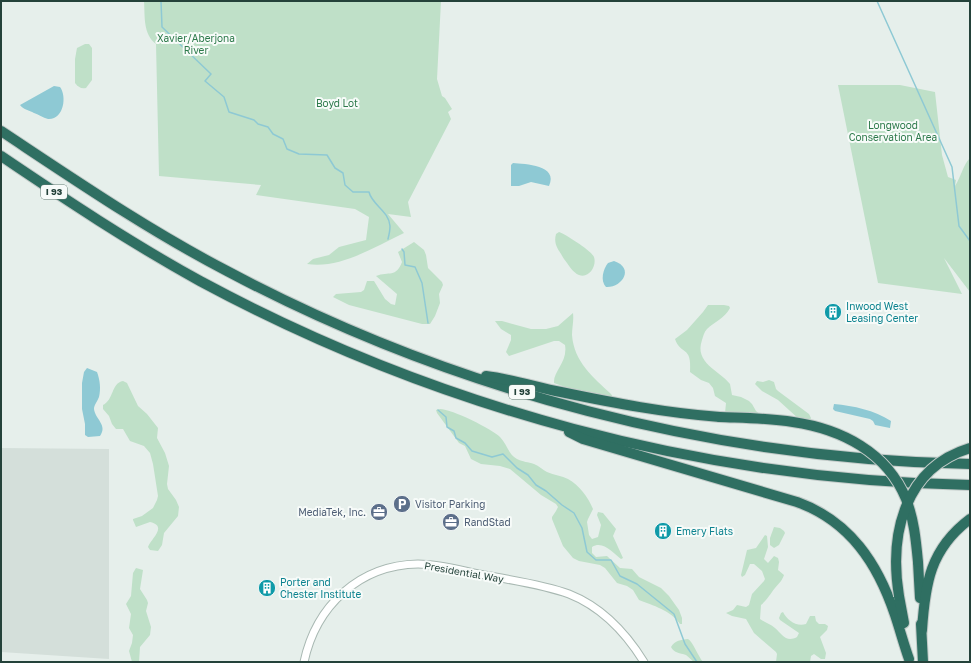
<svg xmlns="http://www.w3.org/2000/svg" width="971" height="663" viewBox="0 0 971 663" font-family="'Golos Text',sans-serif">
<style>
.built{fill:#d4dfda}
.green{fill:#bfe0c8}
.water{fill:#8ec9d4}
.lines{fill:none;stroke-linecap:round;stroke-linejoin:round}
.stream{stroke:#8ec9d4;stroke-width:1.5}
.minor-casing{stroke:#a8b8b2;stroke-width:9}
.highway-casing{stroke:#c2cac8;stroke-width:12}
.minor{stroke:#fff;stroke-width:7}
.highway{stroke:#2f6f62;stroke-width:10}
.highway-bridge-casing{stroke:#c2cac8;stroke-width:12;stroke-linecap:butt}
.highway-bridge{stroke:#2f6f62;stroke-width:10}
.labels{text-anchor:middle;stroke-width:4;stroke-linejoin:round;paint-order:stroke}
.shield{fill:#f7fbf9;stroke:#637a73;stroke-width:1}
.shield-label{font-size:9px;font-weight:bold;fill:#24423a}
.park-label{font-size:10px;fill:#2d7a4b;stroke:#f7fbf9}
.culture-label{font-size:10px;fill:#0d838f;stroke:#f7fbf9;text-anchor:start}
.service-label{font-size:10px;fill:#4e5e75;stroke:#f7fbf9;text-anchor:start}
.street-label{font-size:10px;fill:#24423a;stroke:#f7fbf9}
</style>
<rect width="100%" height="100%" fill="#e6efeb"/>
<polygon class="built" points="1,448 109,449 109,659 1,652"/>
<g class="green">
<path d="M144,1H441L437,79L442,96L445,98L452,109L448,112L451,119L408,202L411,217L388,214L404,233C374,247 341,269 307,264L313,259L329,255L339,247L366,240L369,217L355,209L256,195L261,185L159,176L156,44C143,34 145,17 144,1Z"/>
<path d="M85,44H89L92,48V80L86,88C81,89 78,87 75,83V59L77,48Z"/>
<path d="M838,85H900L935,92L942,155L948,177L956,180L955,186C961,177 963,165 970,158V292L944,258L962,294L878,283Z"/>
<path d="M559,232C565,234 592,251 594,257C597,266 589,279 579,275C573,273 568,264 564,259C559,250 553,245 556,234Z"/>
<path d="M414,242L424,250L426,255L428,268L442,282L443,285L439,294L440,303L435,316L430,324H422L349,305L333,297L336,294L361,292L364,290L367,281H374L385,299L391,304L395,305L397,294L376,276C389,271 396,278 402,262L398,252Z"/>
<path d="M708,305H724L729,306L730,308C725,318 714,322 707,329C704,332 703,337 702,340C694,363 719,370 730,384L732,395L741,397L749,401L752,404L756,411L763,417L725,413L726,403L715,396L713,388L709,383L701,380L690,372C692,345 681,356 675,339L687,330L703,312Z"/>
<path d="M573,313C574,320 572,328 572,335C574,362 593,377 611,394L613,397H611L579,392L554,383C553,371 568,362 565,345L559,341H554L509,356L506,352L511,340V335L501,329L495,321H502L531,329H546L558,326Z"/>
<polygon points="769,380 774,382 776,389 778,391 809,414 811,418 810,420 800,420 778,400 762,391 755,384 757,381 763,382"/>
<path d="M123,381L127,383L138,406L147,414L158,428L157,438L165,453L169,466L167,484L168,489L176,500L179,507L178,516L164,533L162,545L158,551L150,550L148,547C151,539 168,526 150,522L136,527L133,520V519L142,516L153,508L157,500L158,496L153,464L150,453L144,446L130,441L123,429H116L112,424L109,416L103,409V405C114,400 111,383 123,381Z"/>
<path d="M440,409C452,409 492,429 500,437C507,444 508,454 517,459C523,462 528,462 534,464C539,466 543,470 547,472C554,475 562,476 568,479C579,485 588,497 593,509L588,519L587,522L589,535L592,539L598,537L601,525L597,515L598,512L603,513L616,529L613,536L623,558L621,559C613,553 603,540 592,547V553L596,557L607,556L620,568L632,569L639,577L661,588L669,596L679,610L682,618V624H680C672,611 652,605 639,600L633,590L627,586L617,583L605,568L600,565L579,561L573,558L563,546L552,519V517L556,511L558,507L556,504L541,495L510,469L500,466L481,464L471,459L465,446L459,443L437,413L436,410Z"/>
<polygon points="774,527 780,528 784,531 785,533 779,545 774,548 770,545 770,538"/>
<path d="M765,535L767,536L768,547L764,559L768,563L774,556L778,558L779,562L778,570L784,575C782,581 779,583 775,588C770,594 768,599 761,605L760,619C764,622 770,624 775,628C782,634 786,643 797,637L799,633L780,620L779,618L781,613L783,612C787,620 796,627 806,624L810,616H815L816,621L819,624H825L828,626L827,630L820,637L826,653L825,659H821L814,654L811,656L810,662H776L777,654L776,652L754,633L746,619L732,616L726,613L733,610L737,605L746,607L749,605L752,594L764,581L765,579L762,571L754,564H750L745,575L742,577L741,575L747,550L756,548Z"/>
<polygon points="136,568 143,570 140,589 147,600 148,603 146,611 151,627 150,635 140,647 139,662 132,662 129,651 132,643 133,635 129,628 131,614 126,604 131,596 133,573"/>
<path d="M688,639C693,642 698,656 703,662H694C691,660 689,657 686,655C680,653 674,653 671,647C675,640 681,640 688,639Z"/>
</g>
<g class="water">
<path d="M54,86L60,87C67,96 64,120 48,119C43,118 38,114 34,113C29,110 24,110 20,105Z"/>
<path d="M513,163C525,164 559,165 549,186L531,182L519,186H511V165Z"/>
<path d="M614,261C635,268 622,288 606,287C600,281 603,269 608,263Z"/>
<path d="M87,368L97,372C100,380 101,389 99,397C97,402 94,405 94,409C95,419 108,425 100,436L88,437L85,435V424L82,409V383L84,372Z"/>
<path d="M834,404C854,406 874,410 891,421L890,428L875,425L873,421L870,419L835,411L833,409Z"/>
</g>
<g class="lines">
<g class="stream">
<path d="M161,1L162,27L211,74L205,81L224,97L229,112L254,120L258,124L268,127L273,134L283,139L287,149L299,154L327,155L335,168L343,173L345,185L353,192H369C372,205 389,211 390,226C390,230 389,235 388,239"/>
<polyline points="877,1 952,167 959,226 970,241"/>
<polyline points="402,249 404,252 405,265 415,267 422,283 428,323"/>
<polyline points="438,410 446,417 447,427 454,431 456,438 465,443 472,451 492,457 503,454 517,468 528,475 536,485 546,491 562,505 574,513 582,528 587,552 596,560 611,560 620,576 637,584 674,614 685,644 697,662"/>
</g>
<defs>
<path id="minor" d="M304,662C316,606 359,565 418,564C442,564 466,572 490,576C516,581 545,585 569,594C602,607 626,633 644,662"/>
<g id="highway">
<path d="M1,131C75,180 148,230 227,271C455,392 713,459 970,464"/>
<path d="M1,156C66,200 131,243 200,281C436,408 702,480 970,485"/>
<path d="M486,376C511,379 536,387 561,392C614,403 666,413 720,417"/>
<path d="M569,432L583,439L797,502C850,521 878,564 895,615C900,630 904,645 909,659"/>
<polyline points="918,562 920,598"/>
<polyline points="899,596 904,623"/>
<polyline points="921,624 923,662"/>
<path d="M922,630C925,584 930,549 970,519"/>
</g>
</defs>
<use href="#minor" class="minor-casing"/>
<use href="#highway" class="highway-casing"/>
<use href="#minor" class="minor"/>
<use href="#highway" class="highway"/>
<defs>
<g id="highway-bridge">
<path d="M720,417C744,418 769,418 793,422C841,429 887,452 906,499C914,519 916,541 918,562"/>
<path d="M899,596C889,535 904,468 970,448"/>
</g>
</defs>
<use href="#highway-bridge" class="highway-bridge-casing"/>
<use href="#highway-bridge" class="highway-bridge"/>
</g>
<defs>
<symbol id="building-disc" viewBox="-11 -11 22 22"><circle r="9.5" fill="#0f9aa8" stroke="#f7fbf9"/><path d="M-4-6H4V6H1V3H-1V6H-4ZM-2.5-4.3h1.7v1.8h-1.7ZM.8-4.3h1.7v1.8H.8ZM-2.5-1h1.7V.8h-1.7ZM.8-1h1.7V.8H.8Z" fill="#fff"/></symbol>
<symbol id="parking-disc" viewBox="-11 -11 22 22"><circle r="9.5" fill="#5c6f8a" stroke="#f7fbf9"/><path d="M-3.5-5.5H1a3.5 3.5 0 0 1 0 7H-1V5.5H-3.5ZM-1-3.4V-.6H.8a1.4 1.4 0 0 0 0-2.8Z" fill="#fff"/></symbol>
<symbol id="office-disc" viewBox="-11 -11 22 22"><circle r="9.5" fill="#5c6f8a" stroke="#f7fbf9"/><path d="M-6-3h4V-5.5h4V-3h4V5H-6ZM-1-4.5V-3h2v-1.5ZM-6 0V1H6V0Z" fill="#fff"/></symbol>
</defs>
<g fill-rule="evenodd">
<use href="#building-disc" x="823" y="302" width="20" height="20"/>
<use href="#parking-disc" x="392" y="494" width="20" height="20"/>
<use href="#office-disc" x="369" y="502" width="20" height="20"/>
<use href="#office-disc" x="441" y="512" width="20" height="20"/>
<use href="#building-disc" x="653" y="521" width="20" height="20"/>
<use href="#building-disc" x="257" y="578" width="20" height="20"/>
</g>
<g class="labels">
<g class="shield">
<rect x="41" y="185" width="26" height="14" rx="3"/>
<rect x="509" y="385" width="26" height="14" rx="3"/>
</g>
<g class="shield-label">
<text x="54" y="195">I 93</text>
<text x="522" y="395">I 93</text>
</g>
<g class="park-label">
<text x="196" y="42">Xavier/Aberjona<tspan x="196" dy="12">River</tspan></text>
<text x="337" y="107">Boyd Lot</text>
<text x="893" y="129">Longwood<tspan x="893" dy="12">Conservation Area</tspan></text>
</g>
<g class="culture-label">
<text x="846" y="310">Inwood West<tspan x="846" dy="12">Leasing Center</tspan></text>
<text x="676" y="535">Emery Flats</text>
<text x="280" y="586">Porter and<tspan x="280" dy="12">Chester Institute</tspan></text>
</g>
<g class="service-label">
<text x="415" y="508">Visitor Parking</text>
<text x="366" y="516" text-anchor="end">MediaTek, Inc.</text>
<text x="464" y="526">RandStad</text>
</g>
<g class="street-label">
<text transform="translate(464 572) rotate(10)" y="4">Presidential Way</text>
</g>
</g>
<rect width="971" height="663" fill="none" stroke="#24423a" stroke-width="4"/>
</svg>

————————

● **HOW TO COMPLETE THIS TASK**
For each line in the records that holds "lines", show that line as it stands.

● **RESULT FOR THIS TASK**
.lines{fill:none;stroke-linecap:round;stroke-linejoin:round}
<g class="lines">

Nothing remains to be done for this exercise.